(Text)
1. You’re the only civilian on your block who can sing the “Marines Hymn” by heart.

2. Your dad reminds your date that he has multiple medals for sharp-shooting.

3. You lived in over 3 countries during the first six years of your life.

4. You’re the only four-year-old in your daycare who can read a real clock. (A military clock)

5. You’re the only ten-year-old in your grade who can give the correct Zulu time for all of the 24 time zones.

6. You know what Semper Fi really means.

7. It means Always Faithful.

8. “Navy” and “Army” are both four letter words around your dad.

9. You were never allowed to watch Popeye or Donald Duck as a child.

10. You have learned over the years that it is not the Marines who are dispatched last, but the Navy.

11. When your four-year-old sister is not allowed to sing “In the Navy” or “In the Army now.”

12. You can spell “OOrahh!”

13. You know what the phonetic alphabet is.

14. You can recite the phonetic alphabet forwards and backwards.

15. Your dad’s Chevy truck lacks a Chevy insignia because it was replaced by an eagle, globe and anchor.

16. Although not required, you still know all seven steps of the firing cycle of the M16A2.

17. You have nightmares about… “Yellowfootprints” ?

18. All the males in your family from birth and up wear high and tights.

19. You’ve memorized the entire history of the USMC from 1775 to the present day.

20. Maggot is a term of endearment.

21. When the other children on the block say that their dads don’t have 2 birthdays you look at them as if they were from Mars.

22. Table Manners?

23. M16 is not a gun. It is a shoulder-fired, magazine-fed, full-auto, air-cooled weapon.

24. Whenever you watch a war movie, you spend half the time correcting the mistakes.

25. Yes I do know what time zero-dark-30 is!

26. Instead of summer camp, you get boot-camp!

27. Instead of playing with baby-dolls, you played with GI-Joe. (Who incidentally is a Marine)

28. You can tell what country the kid in the barracks next door is from by the way his dad salutes.

29. You know every minute detail about each of your dad’s service ribbons.

30. You learned that Marines don’t wear hats.

31. The mantle above you fireplace is cluttered with ceremonial burial flags and the service graduation pictures that go with them.

32. You know the words to “Taps”.

33. Even your dog is a Marine. (His name is Chesty.)

34. You’re reminded on a regular basis who your dad’s senior drill instructor was. (My dad’s was Sr Drill Instructor SSGT Barron.)

35. Your bird can whistle the “Marines Hymn” as well as “The Star Spangled Banner”.

36. “The Jingle Bell Dogs” don’t hold a candle to the neighborhood hounds that can bark out the Marines Hymn.

37. Your dad’s alarm clock plays Reveille.

38. You, your brothers, your sisters and mother all address your father as “Sir.”

39. You have a full set of clothing in either forest green or dessert camouflage. (Bonus if you have both!)

40. You will be cast out and shunned by the family if you date a member of a SEAL or a DELTA FORCE team.

41. Your first step every morning is with your left foot.

42. In the cheesy war movie, you cried for hours when the obscure Marine in the background was shot and killed.
(End Text)
What is expected –
Name every piece of music that the list mentions by title.
(Source material)
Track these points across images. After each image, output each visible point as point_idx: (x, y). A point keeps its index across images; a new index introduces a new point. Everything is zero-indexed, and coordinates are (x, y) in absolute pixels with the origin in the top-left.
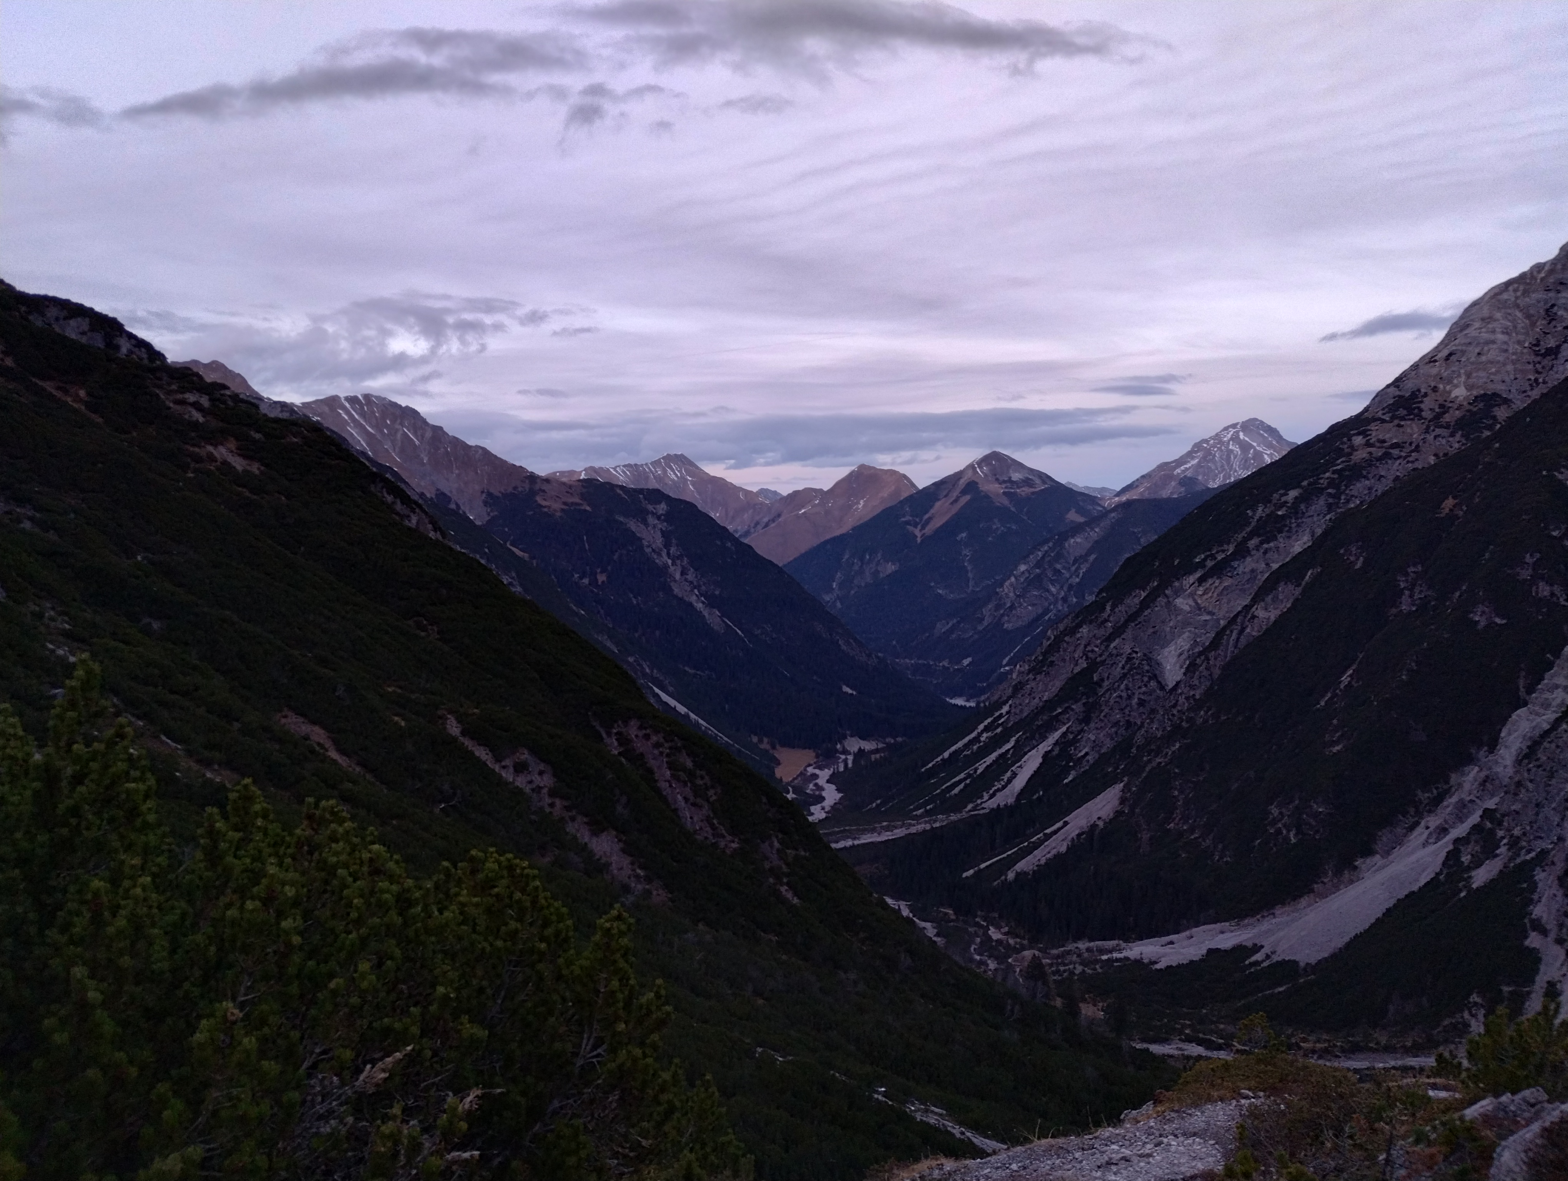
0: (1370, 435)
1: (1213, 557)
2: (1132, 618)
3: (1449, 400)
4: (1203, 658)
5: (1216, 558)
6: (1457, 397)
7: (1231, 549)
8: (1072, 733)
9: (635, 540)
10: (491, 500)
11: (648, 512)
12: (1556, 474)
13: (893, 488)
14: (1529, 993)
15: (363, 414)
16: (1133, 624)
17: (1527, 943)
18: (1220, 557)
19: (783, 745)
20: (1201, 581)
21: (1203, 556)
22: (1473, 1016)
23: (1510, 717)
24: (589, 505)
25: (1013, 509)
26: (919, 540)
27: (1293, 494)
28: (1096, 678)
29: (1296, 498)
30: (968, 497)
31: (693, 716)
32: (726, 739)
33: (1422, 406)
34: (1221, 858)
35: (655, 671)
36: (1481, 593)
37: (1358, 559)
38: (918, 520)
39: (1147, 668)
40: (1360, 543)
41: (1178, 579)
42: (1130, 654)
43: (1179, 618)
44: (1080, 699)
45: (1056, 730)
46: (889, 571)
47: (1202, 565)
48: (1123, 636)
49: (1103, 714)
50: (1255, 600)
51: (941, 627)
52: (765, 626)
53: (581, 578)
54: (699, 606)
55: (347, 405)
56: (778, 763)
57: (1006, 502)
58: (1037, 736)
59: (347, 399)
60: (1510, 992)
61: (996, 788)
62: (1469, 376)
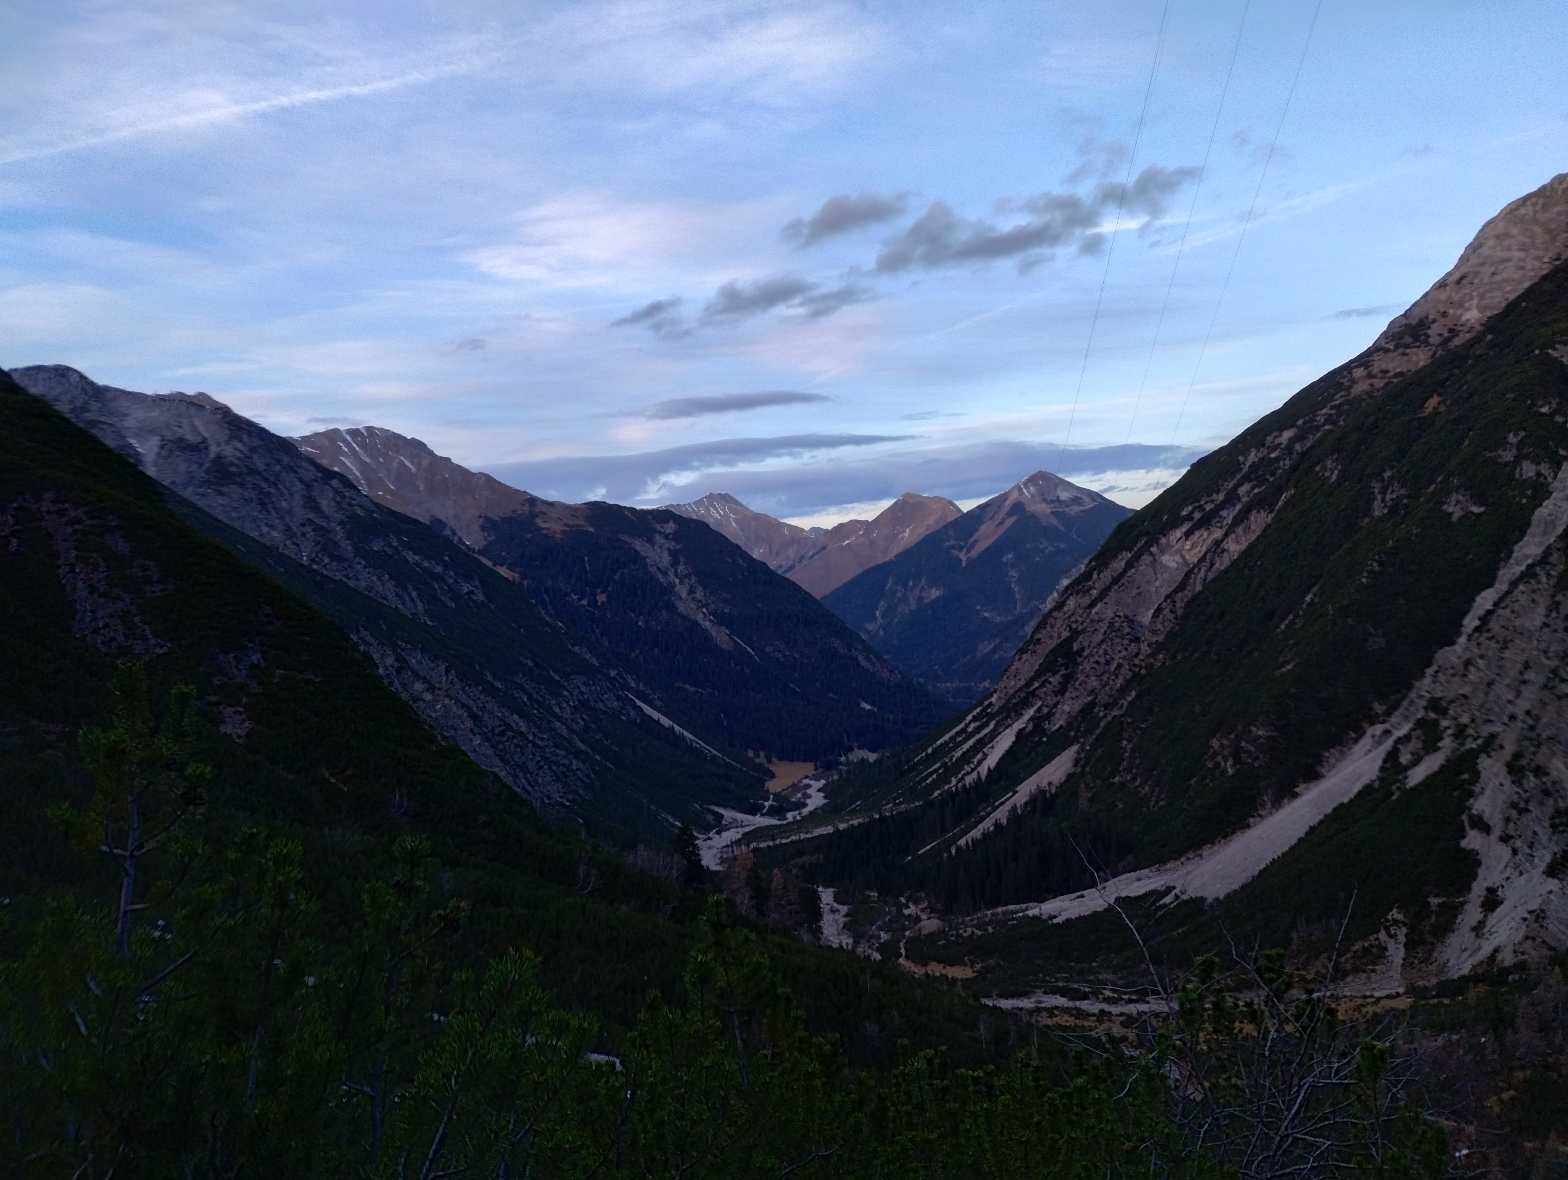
0: (1372, 365)
1: (1201, 508)
2: (1116, 580)
3: (1459, 323)
4: (1169, 601)
5: (1204, 509)
6: (1468, 320)
7: (1221, 497)
8: (1047, 706)
9: (637, 558)
10: (488, 524)
11: (655, 531)
12: (1550, 351)
13: (939, 514)
14: (1463, 904)
15: (364, 447)
16: (1116, 587)
17: (1464, 844)
18: (1208, 508)
19: (781, 758)
20: (1188, 534)
21: (1190, 508)
22: (1390, 936)
23: (1474, 601)
24: (592, 526)
25: (1062, 528)
26: (964, 564)
27: (1287, 434)
28: (1076, 646)
29: (1290, 439)
30: (1014, 519)
31: (677, 728)
32: (714, 752)
33: (1429, 332)
34: (1157, 802)
35: (641, 685)
36: (1455, 481)
37: (1332, 474)
38: (962, 544)
39: (1128, 630)
40: (1336, 456)
41: (1165, 535)
42: (1113, 618)
43: (1165, 576)
44: (1059, 671)
45: (1032, 706)
46: (933, 597)
47: (1189, 517)
48: (1105, 600)
49: (1078, 683)
50: (1226, 535)
51: (984, 648)
52: (777, 643)
53: (580, 599)
54: (707, 624)
55: (348, 438)
56: (772, 776)
57: (1054, 521)
58: (1013, 714)
59: (349, 432)
60: (1439, 905)
61: (964, 772)
62: (1482, 297)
(End Source material)
Completed task –
- "Marines Hymn"
- "In the Navy"
- "In the Army now"
- "Taps"
- "The Star Spangled Banner"
- Reveille